Our study is not without limitations. Given the retrospective nature of this large database study, our results rely on the accuracy of medical coding as well as the accuracy of diagnosis in the emergency department. In addition, we were not able to control for more detailed demographic factors that are potential social determinants of health (i.e., cultural or language barriers etc.) Due to the limitations of the database, we could not account for injury specific factors such as pain level, degree of bone loss, or severity of symptoms as well as patient factors such as athletic or occupational demands which would be expected to influence surgical decision-making. The social deprivation index is also an approximate measure based on a patient’s ZIP code, and there may be wide differences in living situations between individuals living in the same ZIP code. Also, the SDI data are from 2015, and thus may not fully capture the current social deprivation represented by our population. Our study only considered patients who are residents of New York, so the results cannot be generalized to other populations. Furthermore, there were a small number of patients overall captured in the surgical group, which may lead to selection bias. Coding issues with respect to laterality may also lead to unexpected inclusion of contralateral extremities, limiting the validity of the data to some degree. We were also unable to control for the timing of follow-up after the initial emergency department presentation.

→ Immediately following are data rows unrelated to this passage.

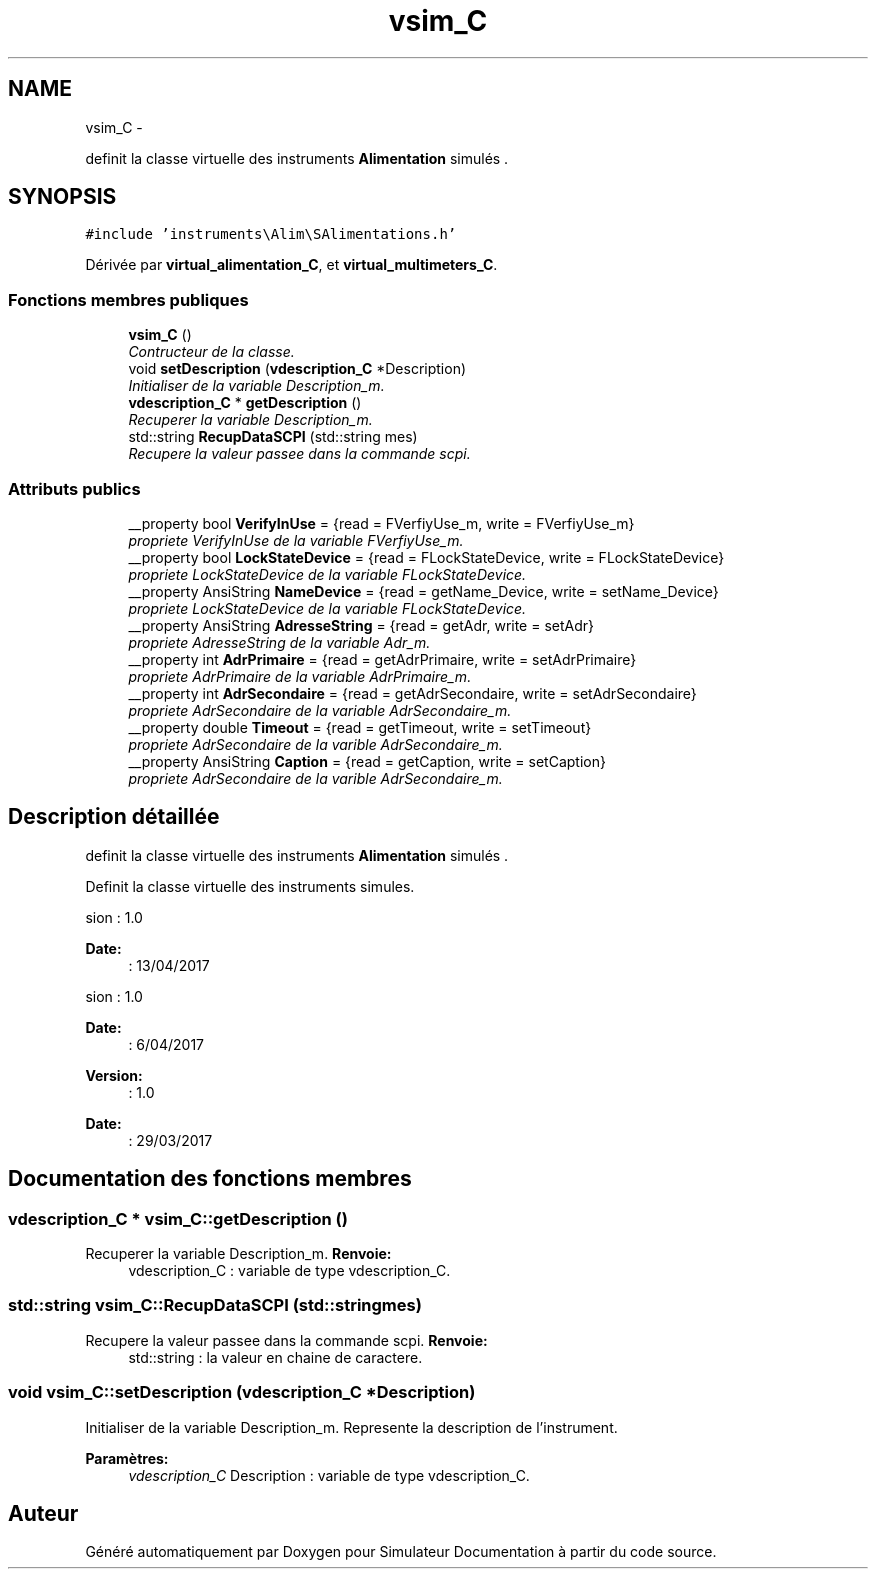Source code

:.TH "vsim_C" 3 "Mercredi Octobre 25 2017" "Simulateur Documentation" \" -*- nroff -*-
.ad l
.nh
.SH NAME
vsim_C \- 
.PP
definit la classe virtuelle des instruments \fBAlimentation\fP simulés \&.  

.SH SYNOPSIS
.br
.PP
.PP
\fC#include 'instruments\\Alim\\SAlimentations\&.h'\fP
.PP
Dérivée par \fBvirtual_alimentation_C\fP, et \fBvirtual_multimeters_C\fP\&.
.SS "Fonctions membres publiques"

.in +1c
.ti -1c
.RI "\fBvsim_C\fP ()"
.br
.RI "\fIContructeur de la classe\&. \fP"
.ti -1c
.RI "void \fBsetDescription\fP (\fBvdescription_C\fP *Description)"
.br
.RI "\fIInitialiser de la variable Description_m\&. \fP"
.ti -1c
.RI "\fBvdescription_C\fP * \fBgetDescription\fP ()"
.br
.RI "\fIRecuperer la variable Description_m\&. \fP"
.ti -1c
.RI "std::string \fBRecupDataSCPI\fP (std::string mes)"
.br
.RI "\fIRecupere la valeur passee dans la commande scpi\&. \fP"
.in -1c
.SS "Attributs publics"

.in +1c
.ti -1c
.RI "__property bool \fBVerifyInUse\fP = {read = FVerfiyUse_m, write = FVerfiyUse_m}"
.br
.RI "\fIpropriete VerifyInUse de la variable FVerfiyUse_m\&. \fP"
.ti -1c
.RI "__property bool \fBLockStateDevice\fP = {read = FLockStateDevice, write = FLockStateDevice}"
.br
.RI "\fIpropriete LockStateDevice de la variable FLockStateDevice\&. \fP"
.ti -1c
.RI "__property AnsiString \fBNameDevice\fP = {read = getName_Device, write = setName_Device}"
.br
.RI "\fIpropriete LockStateDevice de la variable FLockStateDevice\&. \fP"
.ti -1c
.RI "__property AnsiString \fBAdresseString\fP = {read = getAdr, write = setAdr}"
.br
.RI "\fIpropriete AdresseString de la variable Adr_m\&. \fP"
.ti -1c
.RI "__property int \fBAdrPrimaire\fP = {read = getAdrPrimaire, write = setAdrPrimaire}"
.br
.RI "\fIpropriete AdrPrimaire de la variable AdrPrimaire_m\&. \fP"
.ti -1c
.RI "__property int \fBAdrSecondaire\fP = {read = getAdrSecondaire, write = setAdrSecondaire}"
.br
.RI "\fIpropriete AdrSecondaire de la variable AdrSecondaire_m\&. \fP"
.ti -1c
.RI "__property double \fBTimeout\fP = {read = getTimeout, write = setTimeout}"
.br
.RI "\fIpropriete AdrSecondaire de la varible AdrSecondaire_m\&. \fP"
.ti -1c
.RI "__property AnsiString \fBCaption\fP = {read = getCaption, write = setCaption}"
.br
.RI "\fIpropriete AdrSecondaire de la varible AdrSecondaire_m\&. \fP"
.in -1c
.SH "Description détaillée"
.PP 
definit la classe virtuelle des instruments \fBAlimentation\fP simulés \&. 

Definit la classe virtuelle des instruments simules\&.
.PP
.PP
.nf
 \version : 1.0
.fi
.PP
 
.PP
\fBDate:\fP
.RS 4
: 13/04/2017
.RE
.PP
.PP
.nf
 \version : 1.0
.fi
.PP
 
.PP
\fBDate:\fP
.RS 4
: 6/04/2017
.RE
.PP
\fBVersion:\fP
.RS 4
: 1\&.0 
.RE
.PP
\fBDate:\fP
.RS 4
: 29/03/2017 
.RE
.PP

.SH "Documentation des fonctions membres"
.PP 
.SS "\fBvdescription_C\fP * \fBvsim_C::getDescription\fP ()"

.PP
Recuperer la variable Description_m\&. \fBRenvoie:\fP
.RS 4
vdescription_C : variable de type vdescription_C\&. 
.RE
.PP

.SS "std::string \fBvsim_C::RecupDataSCPI\fP (std::stringmes)"

.PP
Recupere la valeur passee dans la commande scpi\&. \fBRenvoie:\fP
.RS 4
std::string : la valeur en chaine de caractere\&. 
.RE
.PP

.SS "void \fBvsim_C::setDescription\fP (\fBvdescription_C\fP *Description)"

.PP
Initialiser de la variable Description_m\&. Represente la description de l'instrument\&. 
.PP
\fBParamètres:\fP
.RS 4
\fIvdescription_C\fP Description : variable de type vdescription_C\&. 
.RE
.PP


.SH "Auteur"
.PP 
Généré automatiquement par Doxygen pour Simulateur Documentation à partir du code source\&.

Anterior glenohumeral instability and subsequent stabilization surgery is associated with disparities among patient race, primary insurance, and social deprivation.
The authors report the following potential conflicts of interest or sources of funding: B.D.O. reports personal fees from DePuy Synthes, Musculoskeletal Transplant Foundation, Vericel, and Linvatec, outside the submitted work. Full ICMJE author disclosure forms are available for this article online, as supplementary material.